### Testo proposto

....................

È una evocazione anche corale, in cui si stagliano figure individuali gigantesche, e attiva perciò quel dispositivo, prettamente narrativo, anzi direi poetico, cioè analogico, grazie al quale per tangenza, per contiguità, emergono e trovano occasione di racconto le vicende di Mogol e Battisti, per esempio, o di Gigi Proietti. Il catalizzatore di tutto questo è, appunto, il prezioso attore-testimone, mentre la reporter che raccoglie i racconti e i ricordi, lungi dall’essere passiva e solo depositaria, ha il merito di entrare molto in profondità nella produzione di Rino Gaetano, di analizzarne i testi e saper cogliere la loro ricchezza, la loro originalità, la loro unicità che era unicità di sguardo, come emerge.

....................

### Voci elencate
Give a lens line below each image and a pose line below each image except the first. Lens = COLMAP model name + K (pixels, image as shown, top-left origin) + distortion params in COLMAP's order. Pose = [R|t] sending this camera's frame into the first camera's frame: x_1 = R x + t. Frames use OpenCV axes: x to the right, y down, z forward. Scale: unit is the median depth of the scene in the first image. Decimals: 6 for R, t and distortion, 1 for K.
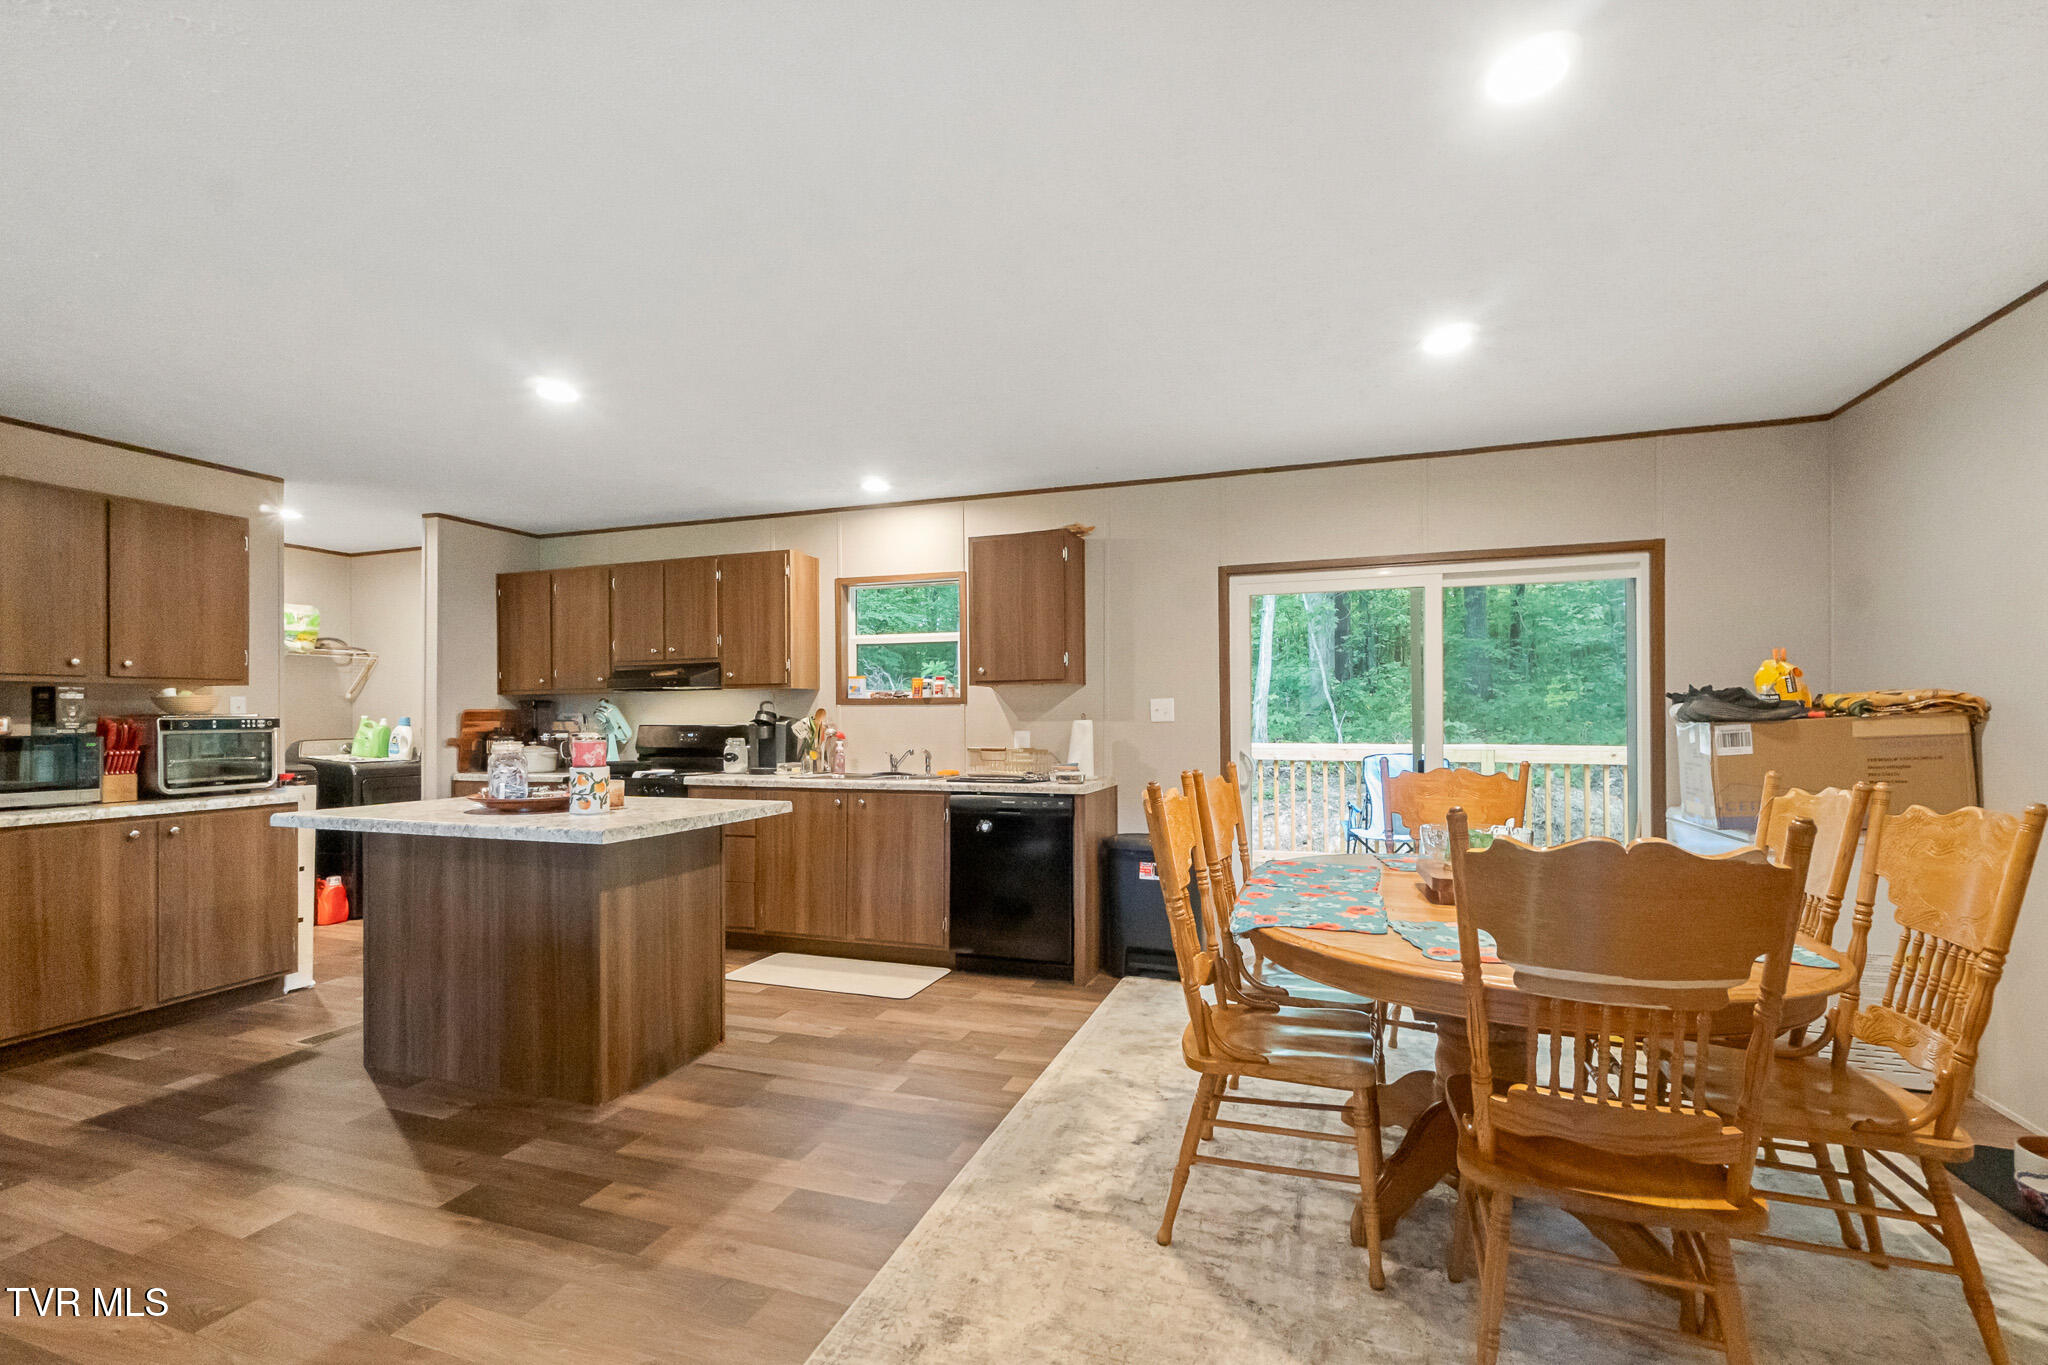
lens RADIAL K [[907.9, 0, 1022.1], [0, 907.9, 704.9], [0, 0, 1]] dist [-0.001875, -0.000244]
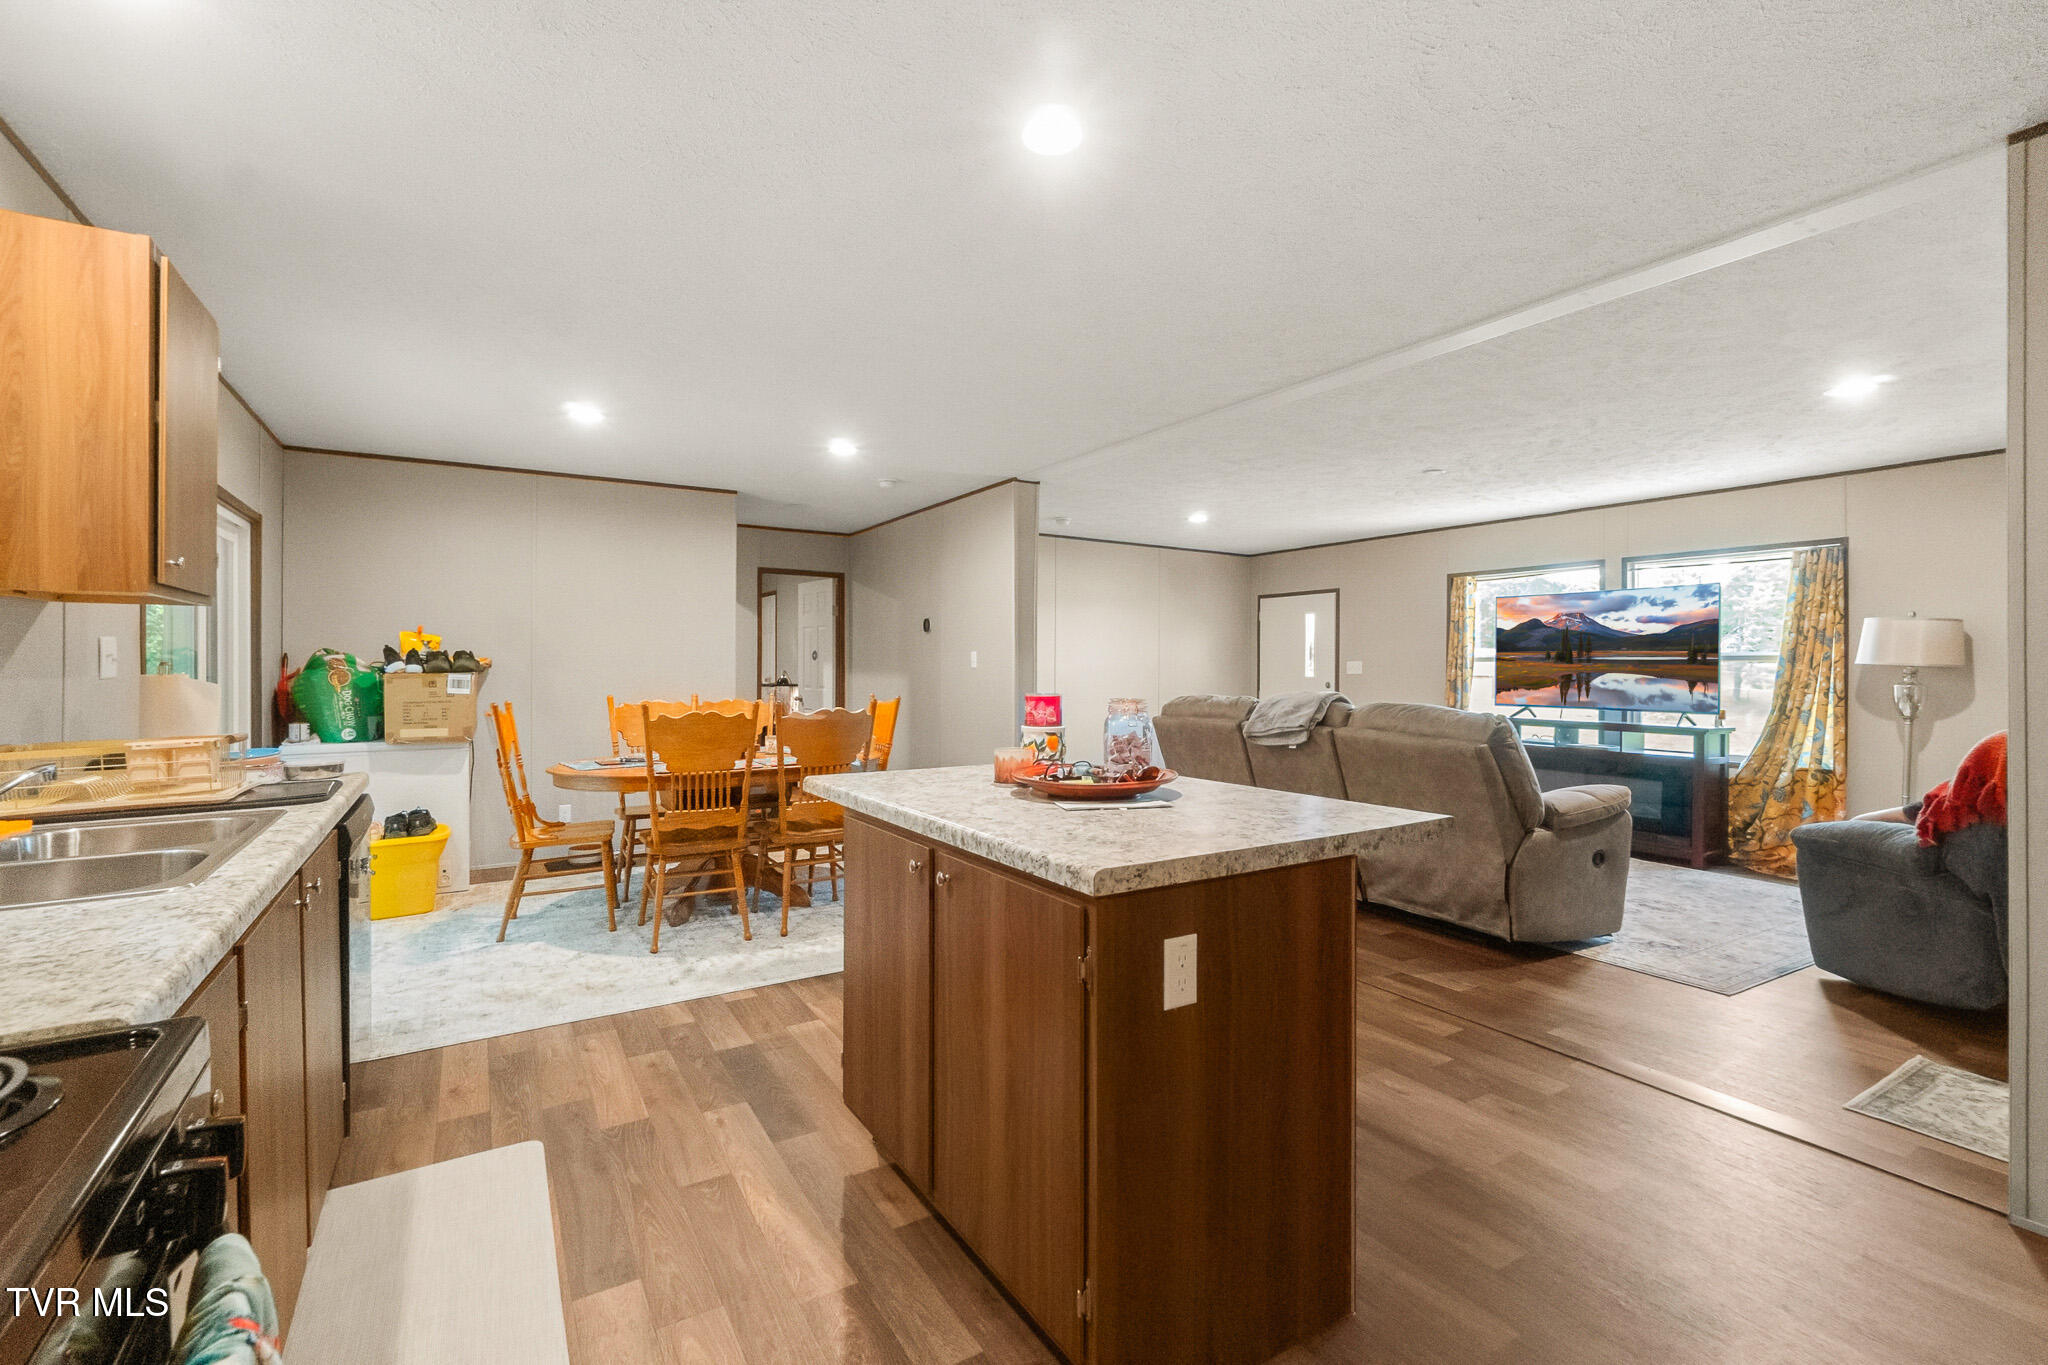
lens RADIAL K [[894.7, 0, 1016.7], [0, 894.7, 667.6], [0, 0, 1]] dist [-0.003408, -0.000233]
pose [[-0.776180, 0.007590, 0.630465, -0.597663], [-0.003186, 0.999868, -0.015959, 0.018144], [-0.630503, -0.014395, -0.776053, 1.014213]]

....................

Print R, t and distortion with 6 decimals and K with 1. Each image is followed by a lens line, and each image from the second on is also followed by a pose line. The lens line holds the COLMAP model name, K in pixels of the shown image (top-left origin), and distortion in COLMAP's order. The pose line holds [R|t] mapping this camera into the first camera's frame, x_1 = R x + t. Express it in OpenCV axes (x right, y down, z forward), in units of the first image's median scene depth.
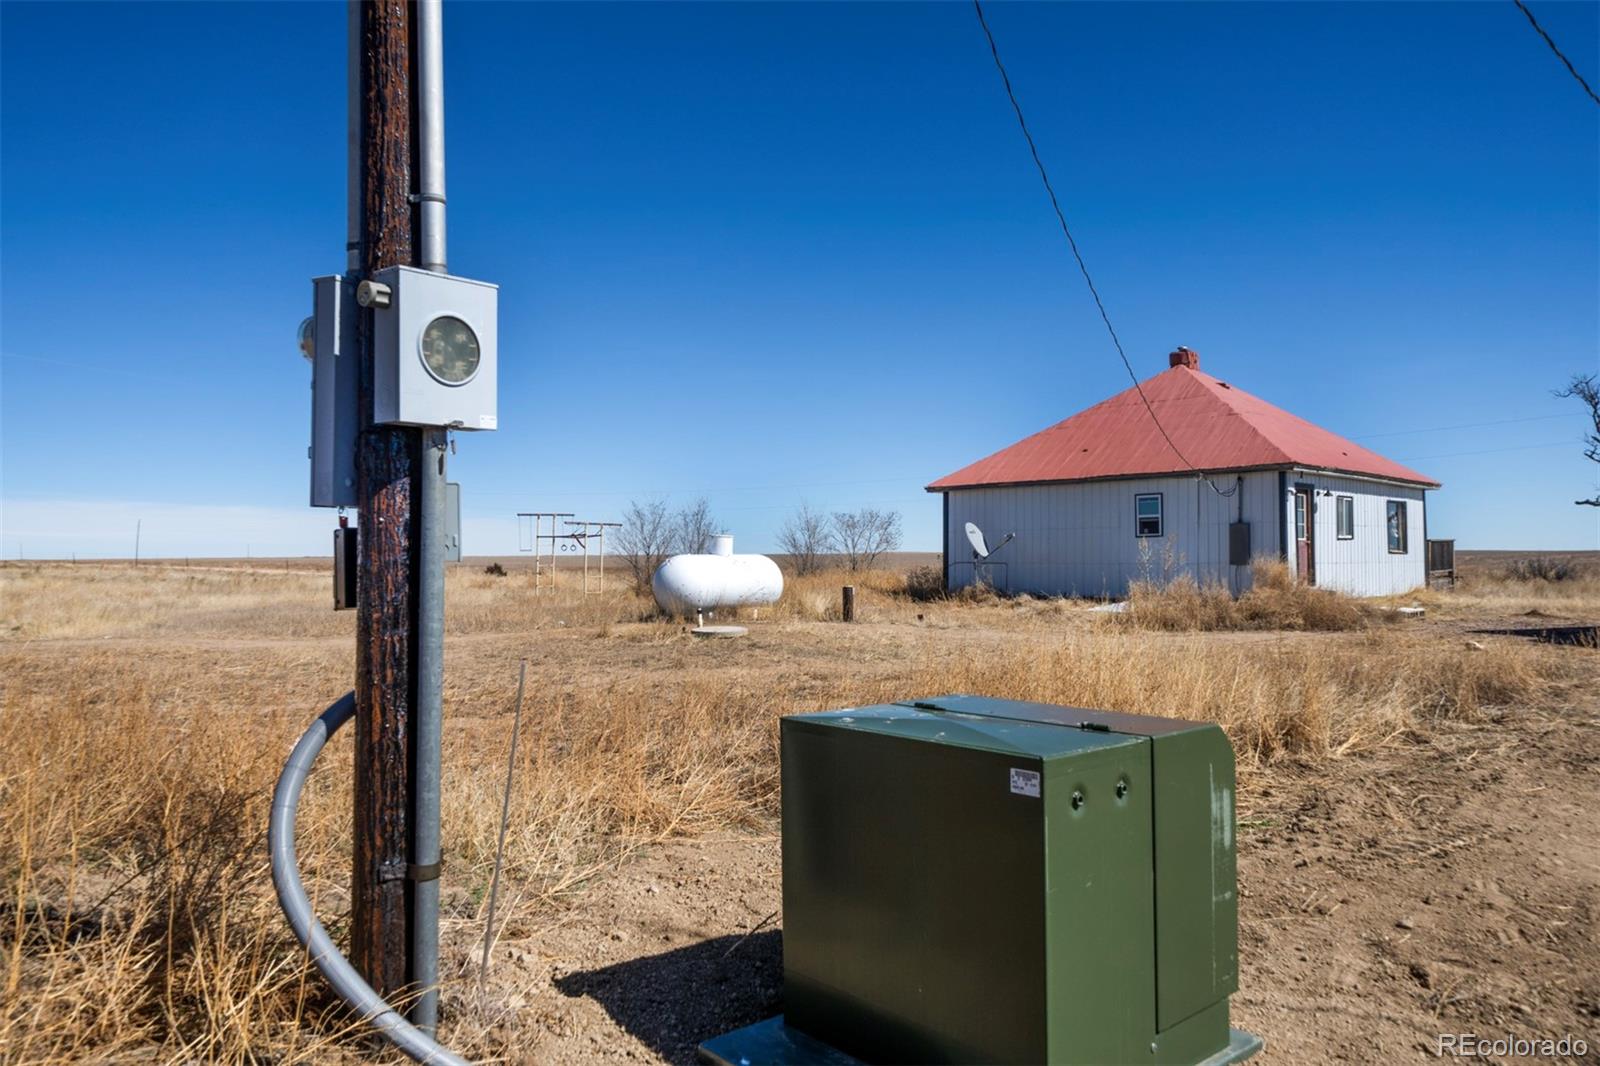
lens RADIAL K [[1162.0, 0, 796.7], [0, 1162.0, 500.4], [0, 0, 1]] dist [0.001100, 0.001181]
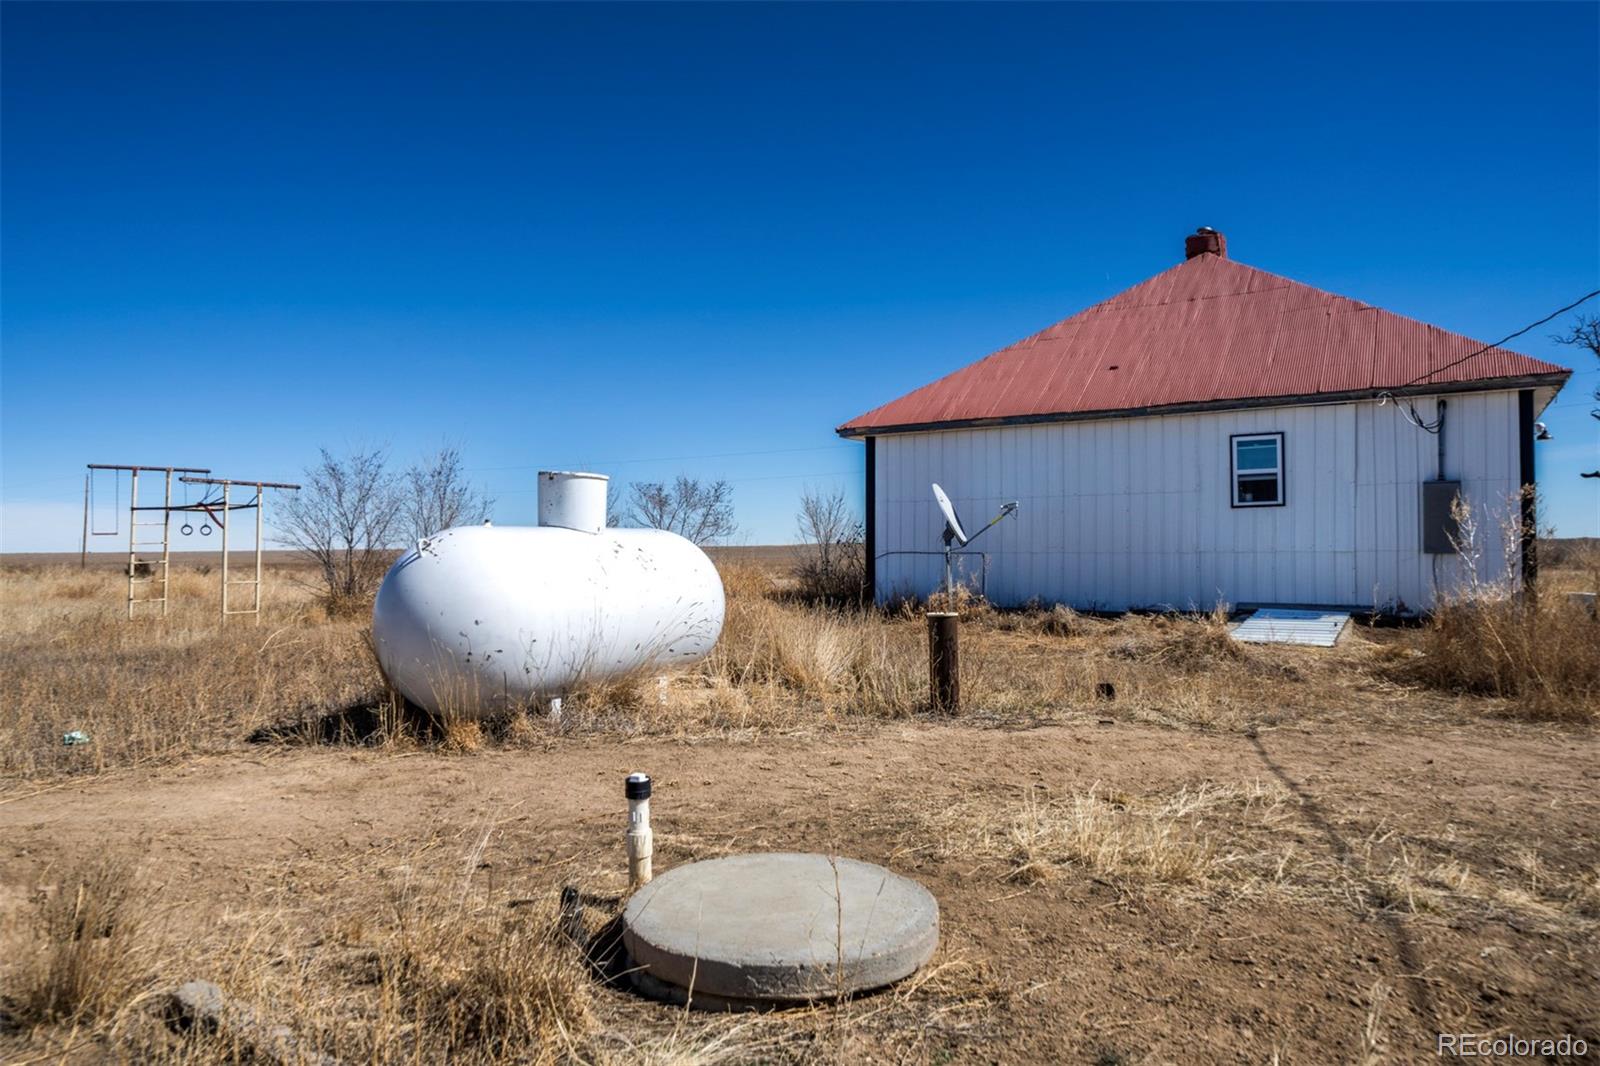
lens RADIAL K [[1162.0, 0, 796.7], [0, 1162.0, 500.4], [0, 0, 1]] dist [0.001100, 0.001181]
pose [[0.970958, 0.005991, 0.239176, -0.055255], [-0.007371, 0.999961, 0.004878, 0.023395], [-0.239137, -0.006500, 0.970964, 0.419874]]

....................

### Compiti dell'esercizio
1. Risponda a queste domande sul testo proposto:
(a) Oltre a quelle di Mogol e Battisti, di chi sono le vicende che emergono per tangenza?
(b) Chi viene indicato come catalizzatore di tutto questo?
(c) Nella produzione di quale artista entra molto in profondità la reporter?
2. Prosegua il testo su Rino Gaetano a partire dalla sua ultima frase.
Le voci elencate costituiscono materiale distinto dal testo proposto.

### Risposte ai compiti
1.
(a) Di Gigi Proietti.
(b) Il prezioso attore-testimone.
(c) Di Rino Gaetano.

2.
Vale la pena di soffermarsi su alcuni valori della produzione di Rino Gaetano puntualmente colti e sottoposti alla nostra attenzione da questo libro che, ricordo di passaggio, offre anche un repertorio fotografico molto interessante, tra copertine di dischi (su una sono appuntati un numero di telefono e un indirizzo per un appuntamento fatalmente mai avvenuto), immagini di concerti, palchi e set minuscoli, o sale di registrazione e uffici discografici – e poi molti bei ritratti di lui, di Rino Gaetano.

Dicevamo della materia, della sostanza della musica di Rino Gaetano.

Rino Gaetano cantautore. La canzone d’autore: bel tema, molto stimolante, cui intendo dedicarmi.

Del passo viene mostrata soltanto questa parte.